# Is there any way riders today can see thier rating?



## dnlbaboof (Nov 13, 2015)

on ios and android??? sick of giving everyone 5's


----------



## Cableguynoe (Feb 14, 2017)

Yes. In the rider app they can check. However it doesn't stick out. You have to open up menu to see rating. It's not in first page when they open app. 
Just rate appropriately. We shouldn't worry about wether they see it or not. 
In most cases they won't notice


----------



## wk1102 (Dec 25, 2015)

Cableguynoe said:


> Yes. In the rider app they can check. However it doesn't stick out. You have to open up menu to see rating. It's not in first page when they open app.
> Just rate appropriately. We shouldn't worry about wether they see it or not.
> In most cases they won't notice


I though since the update it's rigj t upfront when they open the app. I have the old version still.


----------



## Cableguynoe (Feb 14, 2017)

This is what you see when your open app









So a pax and keep requesting rides without seeing their rating.
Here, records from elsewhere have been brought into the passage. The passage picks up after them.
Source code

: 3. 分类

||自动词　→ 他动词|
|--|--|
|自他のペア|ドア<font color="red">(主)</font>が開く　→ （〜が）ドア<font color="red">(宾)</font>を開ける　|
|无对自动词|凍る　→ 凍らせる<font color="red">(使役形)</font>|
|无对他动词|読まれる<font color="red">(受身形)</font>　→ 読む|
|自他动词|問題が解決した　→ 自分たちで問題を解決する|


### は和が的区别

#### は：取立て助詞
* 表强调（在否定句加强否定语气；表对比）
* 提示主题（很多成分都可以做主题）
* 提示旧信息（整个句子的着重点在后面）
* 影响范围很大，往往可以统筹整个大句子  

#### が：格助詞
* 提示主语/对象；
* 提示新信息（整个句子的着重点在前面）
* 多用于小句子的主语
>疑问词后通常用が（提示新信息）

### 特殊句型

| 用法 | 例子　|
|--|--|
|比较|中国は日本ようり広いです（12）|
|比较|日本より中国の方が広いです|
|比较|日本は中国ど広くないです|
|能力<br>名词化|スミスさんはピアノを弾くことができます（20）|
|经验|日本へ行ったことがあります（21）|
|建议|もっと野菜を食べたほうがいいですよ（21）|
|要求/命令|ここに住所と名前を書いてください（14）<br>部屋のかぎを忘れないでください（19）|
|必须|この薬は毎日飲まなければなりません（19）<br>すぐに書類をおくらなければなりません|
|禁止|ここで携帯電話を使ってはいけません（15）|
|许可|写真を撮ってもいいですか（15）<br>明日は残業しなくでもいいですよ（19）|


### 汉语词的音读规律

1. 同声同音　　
Just double checked. I do have latest version on iOS


----------



## wk1102 (Dec 25, 2015)

A


Cableguynoe said:


> This is what you see when your open app
> 
> View attachment 154562
> 
> ...


Ah. Thanks


----------



## JimKE (Oct 28, 2016)

wk1102 said:


> I though since the update it's rigj t upfront when they open the app. I have the old version still.
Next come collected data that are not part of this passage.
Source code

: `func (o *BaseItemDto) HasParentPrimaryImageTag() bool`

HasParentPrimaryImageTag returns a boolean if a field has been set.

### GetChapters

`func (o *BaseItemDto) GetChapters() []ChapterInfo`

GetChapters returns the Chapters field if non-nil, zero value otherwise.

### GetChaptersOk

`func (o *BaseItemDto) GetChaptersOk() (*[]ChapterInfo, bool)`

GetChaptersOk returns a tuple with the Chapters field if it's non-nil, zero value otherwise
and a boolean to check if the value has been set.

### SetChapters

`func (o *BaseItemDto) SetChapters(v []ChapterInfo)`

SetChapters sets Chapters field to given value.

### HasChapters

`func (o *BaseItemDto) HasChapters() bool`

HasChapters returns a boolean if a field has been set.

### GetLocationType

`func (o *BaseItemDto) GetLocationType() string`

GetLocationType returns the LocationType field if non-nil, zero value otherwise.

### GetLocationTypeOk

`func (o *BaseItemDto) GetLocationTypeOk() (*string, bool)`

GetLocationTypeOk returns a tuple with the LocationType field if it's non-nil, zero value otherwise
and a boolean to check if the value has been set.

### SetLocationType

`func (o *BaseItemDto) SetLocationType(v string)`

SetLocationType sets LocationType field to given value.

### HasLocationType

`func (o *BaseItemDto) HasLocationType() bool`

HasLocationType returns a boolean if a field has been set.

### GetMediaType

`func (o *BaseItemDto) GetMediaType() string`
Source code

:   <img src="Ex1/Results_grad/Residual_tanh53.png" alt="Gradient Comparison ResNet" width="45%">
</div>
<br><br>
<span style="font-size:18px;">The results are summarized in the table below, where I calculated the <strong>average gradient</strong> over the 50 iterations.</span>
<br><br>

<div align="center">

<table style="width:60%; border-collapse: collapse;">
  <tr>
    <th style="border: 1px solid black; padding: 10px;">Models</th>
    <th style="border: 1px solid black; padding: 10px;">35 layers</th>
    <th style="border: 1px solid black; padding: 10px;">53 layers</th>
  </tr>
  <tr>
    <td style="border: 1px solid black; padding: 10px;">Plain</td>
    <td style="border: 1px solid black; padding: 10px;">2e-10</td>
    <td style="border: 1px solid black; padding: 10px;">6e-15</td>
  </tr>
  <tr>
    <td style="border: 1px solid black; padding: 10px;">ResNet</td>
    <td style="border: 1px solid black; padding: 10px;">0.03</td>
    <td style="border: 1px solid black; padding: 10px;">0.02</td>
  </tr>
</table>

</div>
I think I have the latest Android rider app, and it's not immediately visible. However, when you touch the menu bars, it's right next to your picture. Pretty hard to miss if you look there.


----------



## UberBastid (Oct 1, 2016)

I can't find it on my riders ap, even looking for it.


----------



## Cableguynoe (Feb 14, 2017)

UberBastid said:


> I can't find it on my riders ap, even looking for it.


If you haven't taken at least 10 rides, I don't think it shows your rating



Cableguynoe said:


> If you haven't taken at least 10 rides, I don't think it shows your rating


Which is another point. A new rider will start with 5.0. But they can't see that. You downrate a new rider and they can't see it even if they look for it.


----------



## UberBastid (Oct 1, 2016)

Cableguynoe said:


> If you haven't taken at least 10 rides, I don't think it shows your rating.


I have many Uber rides, over ten.
Can't find it.


----------



## Cableguynoe (Feb 14, 2017)

UberBastid said:


> I have many Uber rides, over ten.
> Can't find it.












Right there. What does yours show?


----------



## UberBastid (Oct 1, 2016)

Shows my pix and name ... nothing under that.
Where your 5* is .... blank for me.


----------



## Cableguynoe (Feb 14, 2017)

UberBastid said:


> Shows my pix and name ... nothing under that.
> Where your 5* is .... blank for me.


Weird. Maybe it's so low they don't want you to know your rating.


----------



## UberBastid (Oct 1, 2016)

Cableguynoe said:


> Weird. Maybe it's so low they don't want you to know your rating.


Ha. Maybe.
But, I shower regularly, and brush my teeth.
I tip every time, at least $5.
And, I'm 'toes on the curb' when they arrive. 
Never slam a door, ask for stops, fart in the car, eat food or pop a beer or hit on the driver. 
But, maybe. You know how these Uber drivers are.


----------



## dnlbaboof (Nov 13, 2015)

niether can I on android but my last ride was like 9 months ago


----------



## Cableguynoe (Feb 14, 2017)

UberBastid said:


> You know how these Uber drivers are.


I don't get them. I really don't.


----------